Go through the records and copy each line where the string "notebooks" occurs.

START Data section

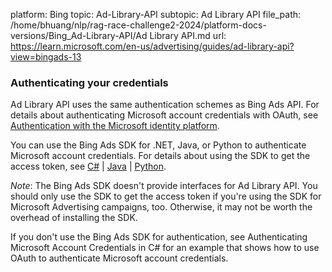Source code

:platform: Bing
topic: Ad-Library-API
subtopic: Ad Library API
file_path: /home/bhuang/nlp/rag-race-challenge2-2024/platform-docs-versions/Bing_Ad-Library-API/Ad Library API.md
url: https://learn.microsoft.com/en-us/advertising/guides/ad-library-api?view=bingads-13


### Authenticating your credentials

Ad Library API uses the same authentication schemes as Bing Ads API. For details about authenticating Microsoft account credentials with OAuth, see [Authentication with the Microsoft identity platform](https://learn.microsoft.com/en-us/advertising/guides/authentication-oauth-identity-platform).

You can use the Bing Ads SDK for .NET, Java, or Python to authenticate Microsoft account credentials. For details about using the SDK to get the access token, see [C#](https://learn.microsoft.com/en-us/advertising/guides/get-started-csharp) | [Java](https://learn.microsoft.com/en-us/advertising/guides/get-started-java) | [Python](https://learn.microsoft.com/en-us/advertising/guides/get-started-python).

_Note_: The Bing Ads SDK doesn't provide interfaces for Ad Library API. You should only use the SDK to get the access token if you're using the SDK for Microsoft Advertising campaigns, too. Otherwise, it may not be worth the overhead of installing the SDK.

If you don't use the Bing Ads SDK for authentication, see Authenticating Microsoft Account Credentials in C# for an example that shows how to use OAuth to authenticate Microsoft account credentials.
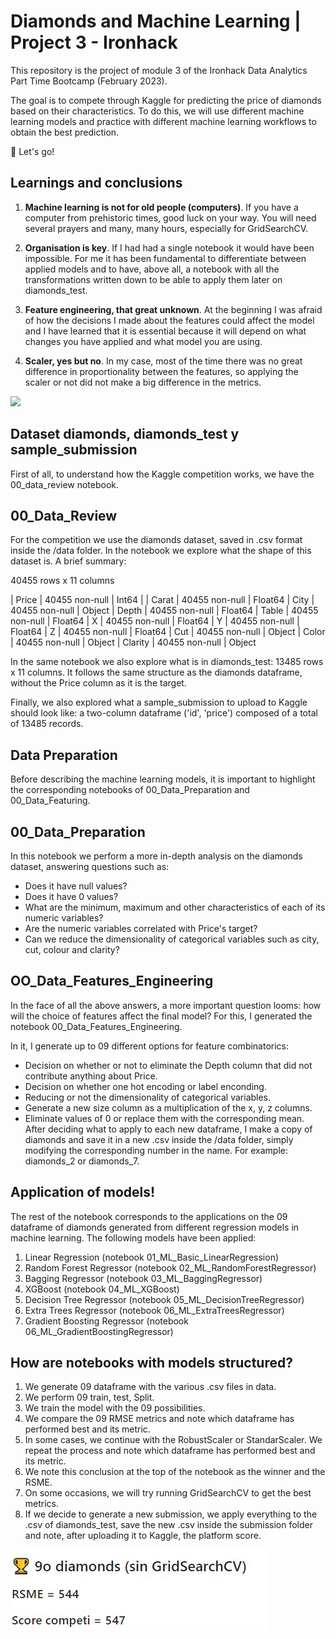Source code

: 
# Diamonds and Machine Learning | Project 3 - Ironhack

This repository is the project of module 3 of the Ironhack Data Analytics Part Time Bootcamp (February 2023).

The goal is to compete through Kaggle for predicting the price of diamonds based on their characteristics. To do this, we will use different machine learning models and practice with different machine learning workflows to obtain the best prediction. 

🚀 Let's go!

## Learnings and conclusions

1. **Machine learning is not for old people (computers)**. If you have a computer from prehistoric times, good luck on your way. You will need several prayers and many, many hours, especially for GridSearchCV. 

2.	**Organisation is key**. If I had had a single notebook it would have been impossible. For me it has been fundamental to differentiate between applied models and to have, above all, a notebook with all the transformations written down to be able to apply them later on diamonds_test. 

3.	**Feature engineering, that great unknown**. At the beginning I was afraid of how the decisions I made about the features could affect the model and I have learned that it is essential because it will depend on what changes you have applied and what model you are using. 

4.	**Scaler, yes but no**. In my case, most of the time there was no great difference in proportionality between the features, so applying the scaler or not did not make a big difference in the metrics.

![](https://github.com/TeresaCardenosa/ihdatamadpt0923projectm3/blob/main/giphy.gif)

## Dataset diamonds, diamonds_test y sample_submission 

First of all, to understand how the Kaggle competition works, we have the 00_data_review notebook. 

## 00_Data_Review

For the competition we use the diamonds dataset, saved in .csv format inside the /data folder. In the notebook we explore what the shape of this dataset is. A brief summary:

40455 rows x 11 columns
 
| Price	| 40455 non-null |	Int64 |
| Carat	| 40455 non-null |	Float64
| City	| 40455 non-null |	Object
| Depth	| 40455 non-null |	Float64
| Table	| 40455 non-null |	Float64
| X	    | 40455 non-null |	Float64
| Y	    | 40455 non-null |	Float64
| Z	    | 40455 non-null |	Float64
| Cut	| 40455 non-null |	Object
| Color	| 40455 non-null |	Object
| Clarity | 40455 non-null | Object

In the same notebook we also explore what is in diamonds_test: 13485 rows x 11 columns. It follows the same structure as the diamonds dataframe, without the Price column as it is the target. 

Finally, we also explored what a sample_submission to upload to Kaggle should look like: a two-column dataframe ('id', 'price') composed of a total of 13485 records.
## Data Preparation

Before describing the machine learning models, it is important to highlight the corresponding notebooks of 00_Data_Preparation and 00_Data_Featuring. 

## 00_Data_Preparation

In this notebook we perform a more in-depth analysis on the diamonds dataset, answering questions such as: 

- Does it have null values?
- Does it have 0 values? 
- What are the minimum, maximum and other characteristics of each of its numeric variables? 
- Are the numeric variables correlated with Price's target? 
- Can we reduce the dimensionality of categorical variables such as city, cut, colour and clarity?

## OO_Data_Features_Engineering

In the face of all the above answers, a more important question looms: how will the choice of features affect the final model? For this, I generated the notebook 00_Data_Features_Engineering. 

In it, I generate up to 09 different options for feature combinatorics: 

- Decision on whether or not to eliminate the Depth column that did not contribute anything about Price. 
- Decision on whether one hot encoding or label enconding. 
- Reducing or not the dimensionality of categorical variables. 
- Generate a new size column as a multiplication of the x, y, z columns. 
- Eliminate values of 0 or replace them with the corresponding mean. 
After deciding what to apply to each new dataframe, I make a copy of diamonds and save it in a new .csv inside the /data folder, simply modifying the corresponding number in the name. For example: diamonds_2 or diamonds_7.


## Application of models!

The rest of the notebook corresponds to the applications on the 09 dataframe of diamonds generated from different regression models in machine learning. The following models have been applied: 

1. Linear Regression (notebook 01_ML_Basic_LinearRegression) 
2. Random Forest Regressor (notebook 02_ML_RandomForestRegressor) 
3. Bagging Regressor (notebook 03_ML_BaggingRegressor) 
4. XGBoost (notebook 04_ML_XGBoost) 
5. Decision Tree Regressor (notebook 05_ML_DecisionTreeRegressor) 
6. Extra Trees Regressor (notebook 06_ML_ExtraTreesRegressor)
7. Gradient Boosting Regressor (notebook 06_ML_GradientBoostingRegressor) 

## How are notebooks with models structured? 

1. We generate 09 dataframe with the various .csv files in data.
2. We perform 09 train, test, Split. 
3.	We train the model with the 09 possibilities. 
4.	We compare the 09 RMSE metrics and note which dataframe has performed best and its metric. 
5.	In some cases, we continue with the RobustScaler or StandarScaler. We repeat the process and note which dataframe has performed best and its metric. 
6.	We note this conclusion at the top of the notebook as the winner and the RSME.
7.	On some occasions, we will try running GridSearchCV to get the best metrics.  
8.	If we decide to generate a new submission, we apply everything to the .csv of diamonds_test, save the new .csv inside the submission folder and note, after uploading it to Kaggle, the platform score.

![](https://github.com/TeresaCardenosa/ihdatamadpt0923projectm3/blob/main/ejemplo.JPG)

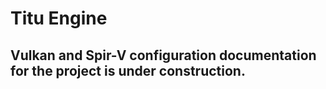 # Titu Engine
## Vulkan and Spir-V configuration documentation for the project is under construction.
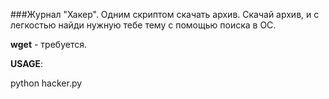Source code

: ###Журнал "Хакер". Одним скриптом скачать архив.
Скачай архив, и с легкостью найди нужную тебе тему с помощью поиска в ОС. 

**wget** - требуется.

**USAGE**:

python hacker.py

END Data section

## Response to this exercise:
Before describing the machine learning models, it is important to highlight the corresponding notebooks of 00_Data_Preparation and 00_Data_Featuring. 
## How are notebooks with models structured? 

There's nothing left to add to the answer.